[Opening SUPPLIED RECORDS section]

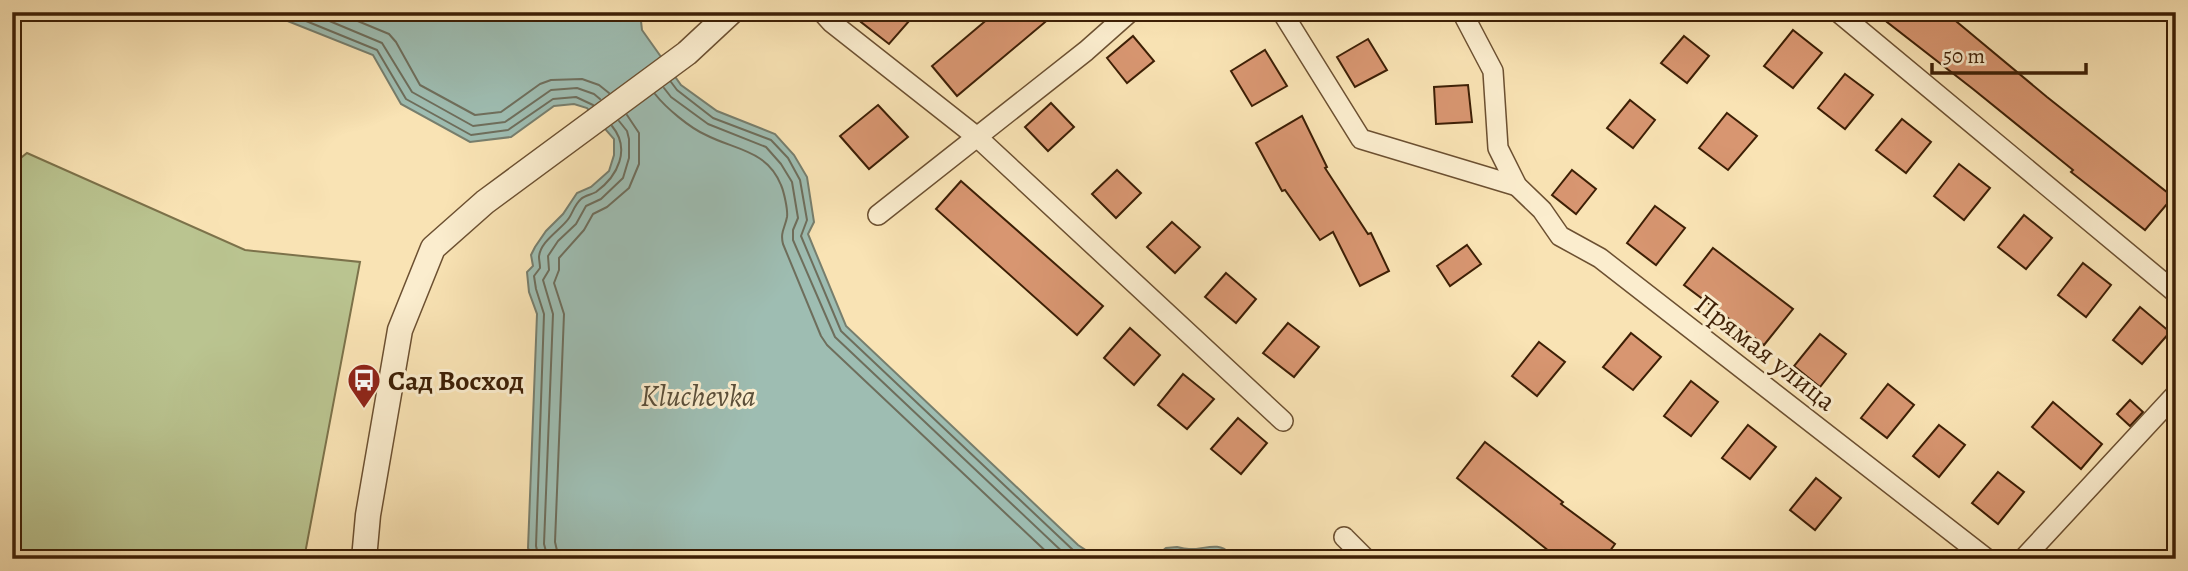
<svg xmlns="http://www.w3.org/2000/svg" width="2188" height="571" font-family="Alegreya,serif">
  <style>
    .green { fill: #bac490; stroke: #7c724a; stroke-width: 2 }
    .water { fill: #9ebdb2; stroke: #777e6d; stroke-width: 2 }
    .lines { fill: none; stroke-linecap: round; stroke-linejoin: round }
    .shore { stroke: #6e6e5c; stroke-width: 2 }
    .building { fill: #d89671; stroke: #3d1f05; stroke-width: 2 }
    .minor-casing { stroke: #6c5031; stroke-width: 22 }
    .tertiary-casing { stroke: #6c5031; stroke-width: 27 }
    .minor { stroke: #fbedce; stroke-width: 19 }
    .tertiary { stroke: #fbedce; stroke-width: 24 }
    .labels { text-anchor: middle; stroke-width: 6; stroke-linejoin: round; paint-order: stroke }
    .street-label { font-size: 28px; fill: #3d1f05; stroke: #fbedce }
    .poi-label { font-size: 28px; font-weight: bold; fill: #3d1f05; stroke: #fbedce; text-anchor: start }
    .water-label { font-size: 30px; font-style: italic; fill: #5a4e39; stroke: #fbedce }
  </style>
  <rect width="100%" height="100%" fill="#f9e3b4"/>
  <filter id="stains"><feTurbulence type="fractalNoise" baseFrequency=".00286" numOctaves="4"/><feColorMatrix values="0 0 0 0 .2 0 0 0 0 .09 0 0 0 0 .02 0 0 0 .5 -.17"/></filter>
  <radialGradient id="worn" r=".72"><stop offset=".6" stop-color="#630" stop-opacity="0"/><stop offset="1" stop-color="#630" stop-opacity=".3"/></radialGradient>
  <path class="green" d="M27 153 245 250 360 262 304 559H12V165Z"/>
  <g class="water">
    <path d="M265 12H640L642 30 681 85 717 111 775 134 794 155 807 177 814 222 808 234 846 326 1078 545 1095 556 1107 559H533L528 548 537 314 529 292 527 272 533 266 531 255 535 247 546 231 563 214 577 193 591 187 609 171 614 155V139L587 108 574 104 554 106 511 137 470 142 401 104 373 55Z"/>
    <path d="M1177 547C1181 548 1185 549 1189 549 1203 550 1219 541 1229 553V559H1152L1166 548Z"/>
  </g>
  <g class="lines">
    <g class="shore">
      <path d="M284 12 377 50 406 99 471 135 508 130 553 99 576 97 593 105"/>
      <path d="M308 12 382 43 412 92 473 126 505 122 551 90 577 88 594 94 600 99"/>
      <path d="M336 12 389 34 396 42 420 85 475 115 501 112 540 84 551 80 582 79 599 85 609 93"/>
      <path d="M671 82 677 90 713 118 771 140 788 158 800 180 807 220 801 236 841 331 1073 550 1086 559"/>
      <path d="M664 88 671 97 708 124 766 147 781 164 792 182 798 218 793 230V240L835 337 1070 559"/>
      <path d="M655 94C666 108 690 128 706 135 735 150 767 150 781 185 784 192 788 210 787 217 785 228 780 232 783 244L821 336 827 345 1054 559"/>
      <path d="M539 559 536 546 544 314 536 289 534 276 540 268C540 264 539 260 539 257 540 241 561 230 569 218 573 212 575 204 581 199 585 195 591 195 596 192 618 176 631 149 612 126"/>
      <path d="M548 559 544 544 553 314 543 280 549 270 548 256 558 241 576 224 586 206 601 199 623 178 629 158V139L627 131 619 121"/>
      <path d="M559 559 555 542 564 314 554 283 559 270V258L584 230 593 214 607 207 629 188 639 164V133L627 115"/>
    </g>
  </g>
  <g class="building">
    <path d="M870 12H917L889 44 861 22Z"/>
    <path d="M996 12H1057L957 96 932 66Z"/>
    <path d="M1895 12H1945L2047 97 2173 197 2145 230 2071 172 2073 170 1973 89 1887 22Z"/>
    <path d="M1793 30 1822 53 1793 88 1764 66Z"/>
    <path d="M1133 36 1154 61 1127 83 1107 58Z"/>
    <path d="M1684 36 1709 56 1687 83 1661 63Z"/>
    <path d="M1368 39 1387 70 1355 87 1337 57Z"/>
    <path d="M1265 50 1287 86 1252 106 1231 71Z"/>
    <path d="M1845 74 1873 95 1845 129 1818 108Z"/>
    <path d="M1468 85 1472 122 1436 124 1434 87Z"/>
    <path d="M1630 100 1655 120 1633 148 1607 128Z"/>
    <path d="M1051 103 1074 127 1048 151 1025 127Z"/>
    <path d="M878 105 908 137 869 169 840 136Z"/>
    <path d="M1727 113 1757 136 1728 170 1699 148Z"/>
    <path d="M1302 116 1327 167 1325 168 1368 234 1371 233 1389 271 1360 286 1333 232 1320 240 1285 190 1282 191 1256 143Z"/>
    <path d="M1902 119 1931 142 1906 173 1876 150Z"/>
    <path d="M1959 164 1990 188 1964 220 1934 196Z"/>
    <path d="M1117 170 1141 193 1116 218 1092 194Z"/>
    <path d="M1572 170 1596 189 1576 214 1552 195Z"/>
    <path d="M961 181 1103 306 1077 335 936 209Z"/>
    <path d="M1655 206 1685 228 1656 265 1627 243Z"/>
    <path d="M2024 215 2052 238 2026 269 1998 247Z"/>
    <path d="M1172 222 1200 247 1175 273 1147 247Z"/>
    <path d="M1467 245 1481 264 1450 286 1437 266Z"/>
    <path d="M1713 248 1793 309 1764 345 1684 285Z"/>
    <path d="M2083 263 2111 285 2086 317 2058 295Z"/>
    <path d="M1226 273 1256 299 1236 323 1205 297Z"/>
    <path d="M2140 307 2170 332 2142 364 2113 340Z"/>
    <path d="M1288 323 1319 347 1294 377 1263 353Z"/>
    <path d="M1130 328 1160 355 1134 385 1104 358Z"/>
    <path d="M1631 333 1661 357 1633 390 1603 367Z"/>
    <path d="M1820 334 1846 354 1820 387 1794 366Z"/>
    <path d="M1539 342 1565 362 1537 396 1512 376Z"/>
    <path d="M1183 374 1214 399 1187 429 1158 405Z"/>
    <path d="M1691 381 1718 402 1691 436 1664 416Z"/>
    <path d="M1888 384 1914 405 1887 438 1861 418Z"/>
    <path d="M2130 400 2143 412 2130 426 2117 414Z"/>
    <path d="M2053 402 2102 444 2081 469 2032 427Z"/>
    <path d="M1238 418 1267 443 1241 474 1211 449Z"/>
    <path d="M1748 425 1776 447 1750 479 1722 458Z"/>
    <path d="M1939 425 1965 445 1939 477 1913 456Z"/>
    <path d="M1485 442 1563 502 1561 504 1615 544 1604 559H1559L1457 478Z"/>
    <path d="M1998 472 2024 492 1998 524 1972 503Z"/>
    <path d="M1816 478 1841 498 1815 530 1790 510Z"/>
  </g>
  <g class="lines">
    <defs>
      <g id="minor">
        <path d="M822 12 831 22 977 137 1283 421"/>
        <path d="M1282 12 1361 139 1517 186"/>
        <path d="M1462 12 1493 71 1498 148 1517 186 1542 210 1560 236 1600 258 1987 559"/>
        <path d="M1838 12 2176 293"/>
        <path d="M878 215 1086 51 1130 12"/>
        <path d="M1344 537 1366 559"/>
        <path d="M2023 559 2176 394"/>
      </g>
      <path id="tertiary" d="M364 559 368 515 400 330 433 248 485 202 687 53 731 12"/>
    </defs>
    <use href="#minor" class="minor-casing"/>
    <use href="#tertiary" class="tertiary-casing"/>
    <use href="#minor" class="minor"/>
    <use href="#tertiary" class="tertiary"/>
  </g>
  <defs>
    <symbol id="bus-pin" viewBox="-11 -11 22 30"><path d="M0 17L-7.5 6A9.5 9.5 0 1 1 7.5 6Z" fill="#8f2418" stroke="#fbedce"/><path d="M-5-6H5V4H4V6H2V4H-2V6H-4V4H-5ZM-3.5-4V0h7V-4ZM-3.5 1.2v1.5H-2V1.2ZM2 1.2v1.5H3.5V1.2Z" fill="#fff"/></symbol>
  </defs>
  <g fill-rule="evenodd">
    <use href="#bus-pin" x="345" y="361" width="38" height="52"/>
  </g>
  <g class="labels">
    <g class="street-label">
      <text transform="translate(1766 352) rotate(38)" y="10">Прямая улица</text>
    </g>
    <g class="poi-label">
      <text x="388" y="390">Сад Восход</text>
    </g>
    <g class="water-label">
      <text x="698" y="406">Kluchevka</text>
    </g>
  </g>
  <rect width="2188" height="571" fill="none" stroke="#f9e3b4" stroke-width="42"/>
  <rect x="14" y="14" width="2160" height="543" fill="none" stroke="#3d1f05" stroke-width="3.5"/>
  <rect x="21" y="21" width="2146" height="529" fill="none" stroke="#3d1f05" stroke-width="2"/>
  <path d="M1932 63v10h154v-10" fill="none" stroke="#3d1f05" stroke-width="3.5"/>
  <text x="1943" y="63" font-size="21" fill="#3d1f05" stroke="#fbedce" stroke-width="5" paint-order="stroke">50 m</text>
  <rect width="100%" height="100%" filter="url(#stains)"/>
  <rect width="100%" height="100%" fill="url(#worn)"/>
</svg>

[Closing SUPPLIED RECORDS section]

### [WHAT YOU SHOULD DO]
As the answer, set down only the lines from the data above between the one holding "#6c5031; stroke-width: 27" and the one holding "middle; stroke-width: 6;", inclusive, exactly as they read.

### [SOLUTION FOR THIS TASK]
    .tertiary-casing { stroke: #6c5031; stroke-width: 27 }
    .minor { stroke: #fbedce; stroke-width: 19 }
    .tertiary { stroke: #fbedce; stroke-width: 24 }
    .labels { text-anchor: middle; stroke-width: 6; stroke-linejoin: round; paint-order: stroke }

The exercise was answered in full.